▶ _Action item_:
In the mailing-list thread about the common clock framework, rewrite everything from "If the common" down to "adopt the framework.", substituting "mainline" for "upstream".

▶ _Selected passage_:

2012-03-16 Thread Rob Herring
On 03/16/2012 06:47 PM, Sascha Hauer wrote:
 Hi Paul,
 
 On Fri, Mar 16, 2012 at 04:21:17PM -0600, Paul Walmsley wrote:
 Hi

 On Fri, 16 Mar 2012, Arnd Bergmann wrote:


 If the common clock code is to go upstream now, it should be marked as 
 experimental.
 
 No, please don't do this. This effectively marks the architectures using
 the generic clock framework experimental. We can mark drivers as 'you
 have been warned', but marking an architecture as experimental is the
 wrong sign for both its users and people willing to adopt the framework.
 Also we get this:
 
 warning: (ARCH_MX1  MACH_MX21  ARCH_MX25  MACH_MX27) selects COMMON_CLK 
 which has unmet direct dependencies (EXPERIMENTAL)
 
 (and no, I don't want to support to clock frameworks in parallel)
 

+1

For simple users at least, the api is perfectly adequate and it is not
experimental (unless new means experimental).

Rob

 This is because we know the API is not well-defined, and 
 that both the API and the underlying mechanics will almost certainly need 
 to change for non-trivial uses of the rate changing code (e.g., DVFS with 
 external I/O devices).
 
 Please leave DVFS out of the game. DVFS will use the clock framework for
 the F part and the regulator framework for the V part, but the clock
 framework should not get extended with DVFS features. The notifiers we
 currently have in the clock framework should give enough information
 for DVFS implementations. Even if they don't and we have to change
 something here this will have no influence on the architectures
 implementing their clock tree with the common clock framework.

▶ _Data section_:
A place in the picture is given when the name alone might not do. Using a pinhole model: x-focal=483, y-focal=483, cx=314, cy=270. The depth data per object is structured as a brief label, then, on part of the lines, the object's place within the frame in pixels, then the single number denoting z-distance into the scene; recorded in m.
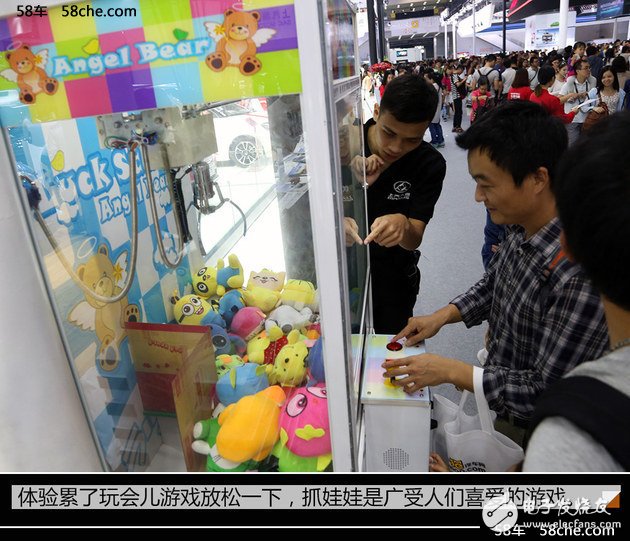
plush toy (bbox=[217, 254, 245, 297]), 2.12
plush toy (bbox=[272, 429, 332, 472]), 1.48
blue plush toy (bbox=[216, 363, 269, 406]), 1.70
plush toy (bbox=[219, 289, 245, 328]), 2.04
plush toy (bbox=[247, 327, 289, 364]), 1.80
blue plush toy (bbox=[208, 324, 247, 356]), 1.91
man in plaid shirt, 1.05
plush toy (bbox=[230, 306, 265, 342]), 1.94
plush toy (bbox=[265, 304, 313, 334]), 1.78
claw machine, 1.00
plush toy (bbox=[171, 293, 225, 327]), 2.02
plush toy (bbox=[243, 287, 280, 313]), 1.93
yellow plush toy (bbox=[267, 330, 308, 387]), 1.67
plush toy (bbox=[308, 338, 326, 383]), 1.55
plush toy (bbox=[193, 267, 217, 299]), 2.15
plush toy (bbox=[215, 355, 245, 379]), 1.75
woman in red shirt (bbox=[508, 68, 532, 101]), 5.44
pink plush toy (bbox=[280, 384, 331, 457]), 1.49
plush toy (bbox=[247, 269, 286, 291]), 1.88
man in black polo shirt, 1.70
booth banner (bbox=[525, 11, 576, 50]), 21.38
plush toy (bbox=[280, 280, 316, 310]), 1.71
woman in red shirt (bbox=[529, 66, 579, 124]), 4.69
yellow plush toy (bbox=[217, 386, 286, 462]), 1.54
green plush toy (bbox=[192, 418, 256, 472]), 1.58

▶ _Written response_:
If the common clock code is to go mainline now, it should be marked as 
 experimental.
 
 No, please don't do this. This effectively marks the architectures using
 the generic clock framework experimental. We can mark drivers as 'you
 have been warned', but marking an architecture as experimental is the
 wrong sign for both its users and people willing to adopt the framework.